Anna and and I were talking recently: we've been at Netflix for a long time - over five years each. We realized that Netflix culture is very unique and has changed us, for the better in a lot of ways. It has affected the way we think about our design process and approach. Even after we leave Netflix, we're going to still carry around the habits that we've created. So how are we different at Netflix?

We are scientists at Netflix. We're not just designers. That's why we thought it would be fun to come talk to you about how we geek out on both design and science.

Some of you might be thinking that science is a dirty word - hopefully not. We don't think so - we're really into science. We're going to talk about our particular brand of science, which we call "consumer science." We're going to talk about what that specifically means for us, which is centered on A/B testing.

First we'll do a quick primer on A/B testing to make sure we're all on the same page. After that, we'll talk about some of the key learnings from A/B testing that we've taken away for our design process over the years.

To start: what do scientists do? They experiment. They run experiments. This idea - this lens of experimentation - is really what we look through to approach all of our work. At Netflix it's how we frame every project that we do.

The lens of experimentation allows us to think about how to try crazy, innovative, or even stupid ideas in a small scale way before we roll them out to all of our 80 million members. Experimentation allows us to take big bets on risky ideas with confidence.

* Provided records:
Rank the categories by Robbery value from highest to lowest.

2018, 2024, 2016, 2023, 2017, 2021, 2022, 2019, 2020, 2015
* * *
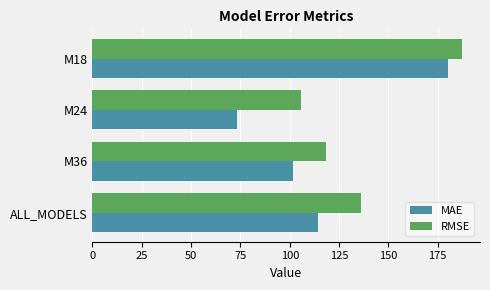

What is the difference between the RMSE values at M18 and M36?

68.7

* Task 1: In the Netflix design excerpt, what name do the speakers give to their particular brand of science?
* Task 2: List every adjective the Netflix design excerpt uses to describe the ideas that experimentation lets the team try on a small scale.
* Task 3: Continue the Netflix design excerpt, starting after its last sentence.

* Answer box 1: Consumer science.

* Answer box 2: Crazy, innovative, stupid.

* Answer box 3:
What underlies the idea of experimentation? The scientific method. Let's go back to school for two minutes - I promise we won't go super long. The systematic approach of the scientific method is a way of finding out reliable information about the world. It's what we want to do with experiments.

The scientific method starts with a hypothesis, which is the statement of a belief that you have about the world. A hypothesis is stated in a way that is provable or disprovable.

Next you go out and run experiments. This is you going out into the real world, and trying to understand real behavior, and trying to prove whether your hypothesis is true or false.

Next is the results phase, where you're using your observations and the measurements you've taken to determine whether your hypothesis was true or false. Whether it's true or false is actually not a big deal: either way you're learning something, right? You're learning that the hypothesis is true and that you should continue exploring that direction. Or you've learned that it is false and probably not an avenue that you want to go down.

Galileo was a scientist in the 16th century in Italy. During his time, science had not changed for 2,000 years. It had been defined by Greek philosophers, and hadn't changed all through the Middle Ages.

One of the things that the Greeks believed was that heavier objects fall faster than light objects. That seems intuitive on the surface, right? If you see a stone falling through the air, it falls fast. If you see a feather falling through the air, it kind of floats down slowly, right?

Galileo decided to challenge this idea and he had a hypothesis. His hypothesis was that weight, or mass, has nothing to do with how fast something falls through the air. He designed an experiment to test this hypothesis, and it is now one of the most famous experiments of all time.

Here's what Galileo did: he went to the top of the Leaning Tower of Pisa and dropped two stones. They were about the same size, but one was heavier than the other.

They hit the ground at the same time. In one instant he had disproven what had been a scientific fact for 2,000 years.

Now, as to why a feather falls slower: he couldn't prove it. He couldn't go out and do an experiment. He suspected that it had something to do with air resistance.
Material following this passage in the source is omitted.